Features Converted to Numerical Data Type
- Feature containing numerical values
  - revol_util: revolving line utilization rate.
- Features containing ordinal values
  - grade: loan grade assigned by Lending Club.
  - emp_length: employment length in years.
Newly Added Feature
- fico_range_avg: mean value of fico_range_low and fico_range_high.
Target Feature Engineering
- Excluded loans in-progress.
- Target feature reclassified into two groups (Good Loan, Bad Loan), then binarized.

Exploratory Data Analysis

Pearson Correlations

Notable loan_type correlations
- grade: loan grade assigned by Lending Club.
- fico_range_avg: mean value of fico_range_low and fico_range_high.
- revol_util: revolving line utilization rate.
- inq_last_6mths: the number of inquiries in past 6 months (excluding auto and mortgage inquiries).

Term/Loan Amount

Loan amount tends to increase with longer term regardless of loan type.

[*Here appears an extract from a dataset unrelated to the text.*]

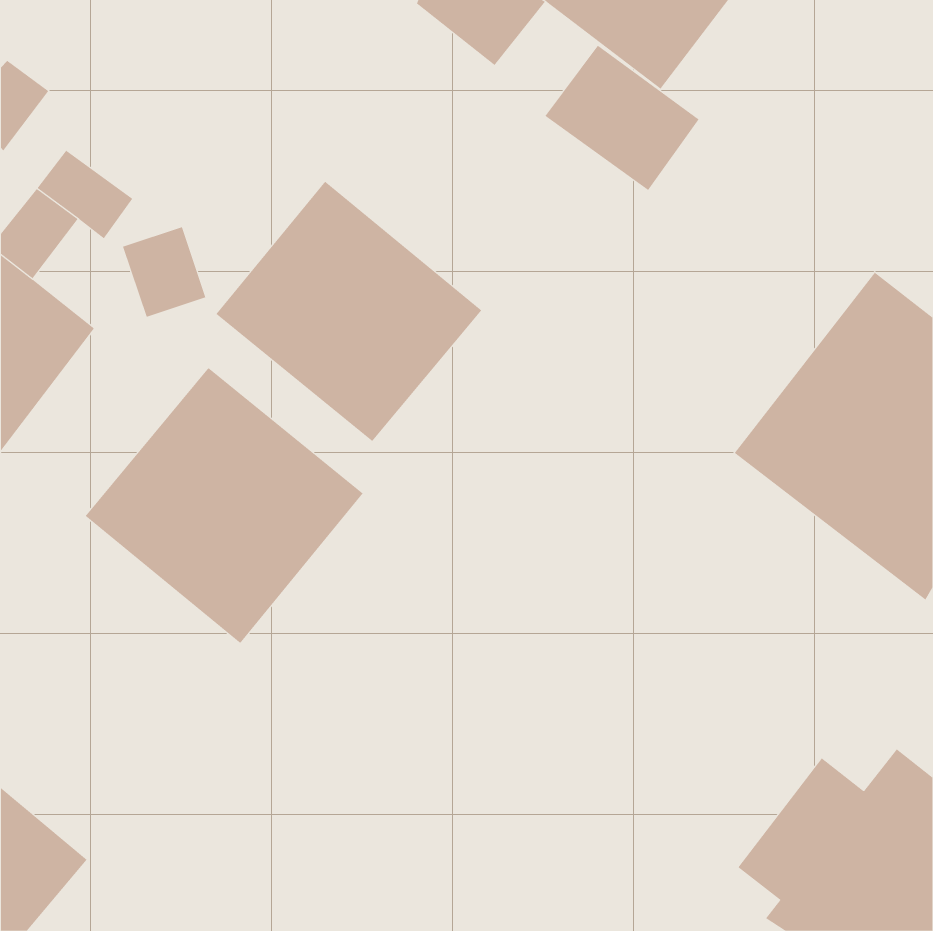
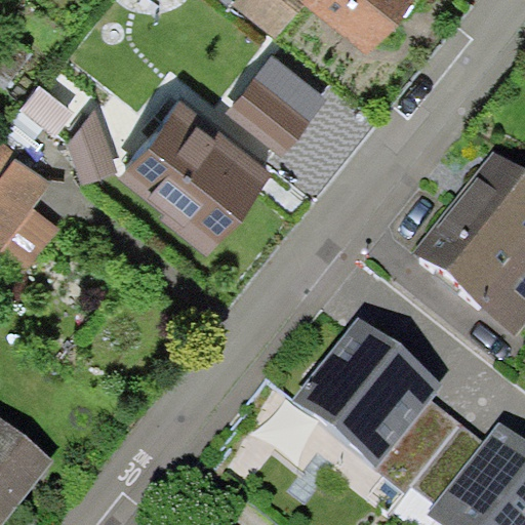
building: [544,45,700,191] -> [228,71,315,153]
building: [85,367,363,644] -> none
building: none -> [293,320,461,492]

Influence of Applicant Location

States with highest # of good loans ≈ States with highest # of bad loans
Applicant location (state) is not a good predictor for loan type.

Loan Type Distribution

Grade description: 0 as worst, 6 as best
Ideally, the number of bad loans should decrease with higher grade.

Modeling

Overview

Nature of task
- Supervised learning
- Binary classification of highly imbalanced data
Machine learning tools used
- Scikit-Learn
- Imbalanced-Learn
- XGBoost

Procedure

I. Data Preprocessing

One-hot encoding on categorical features
Conversion of datetime objects to ordinal numeric
Training/Test split (80%: 20%)
Standardization of features with StandardScaler
Minority class (Bad Loan) oversampling with SMOTE from Imbalanced-Learn

II. Hyperparameter Tuning with Randomized Search

Stratified K-Fold with cv = 5
n_iter = 30
scoring = ‘roc_auc’

III. Training with Tuned Hyperparameters

IV. Performance Evaluation

Evaluation metric
- F1 scores
- ROC AUC
Models trained and evaluated
- Logistic Regression
- Random Forest
- Support Vector Machine
- eXtreme Gradient Boosting

Model Comparison

Model	Minority F1	Majority F1	ROC AUC	Accuracy
Logistic Regression	0.47	0.80	0.78	0.71
Random Forest	0.53	0.91	0.74	0.85
Support Vector Machine	0.41	0.87	0.67	0.79
eXtreme Gradient Boosting	0.56	0.89	0.80	0.83

Best model: eXtreme Gradient Boosting

Features of Importance

Primary features of importance
- last_credit_pull_d: the most recent month in which Lending Club pulled credit for this loan.
- grade: loan grade assigned by Lending Club.
- inq_last_6mths: the number of inquiries in past 6 months (excluding auto and mortgage inquiries).

Assumptions/Limitations

Assumption
- Data collected from loan applicants is genuine.
Limitations
- Outdated data.
- Large volume of missing features (only 24 out of 115 features usable).
- Limited sample size (only 39,239 entries used).

Conclusion

Best model: eXtreme Gradient Boosting
Primary features of importance: last_credit_pull_d, grade, inq_last_6mths
Prospective improvements
- Up-to-date dataset
- Hyperparameter tuning with different techniques
- Alternative classifier algorithms: Neural Network, Deep Learning, etc.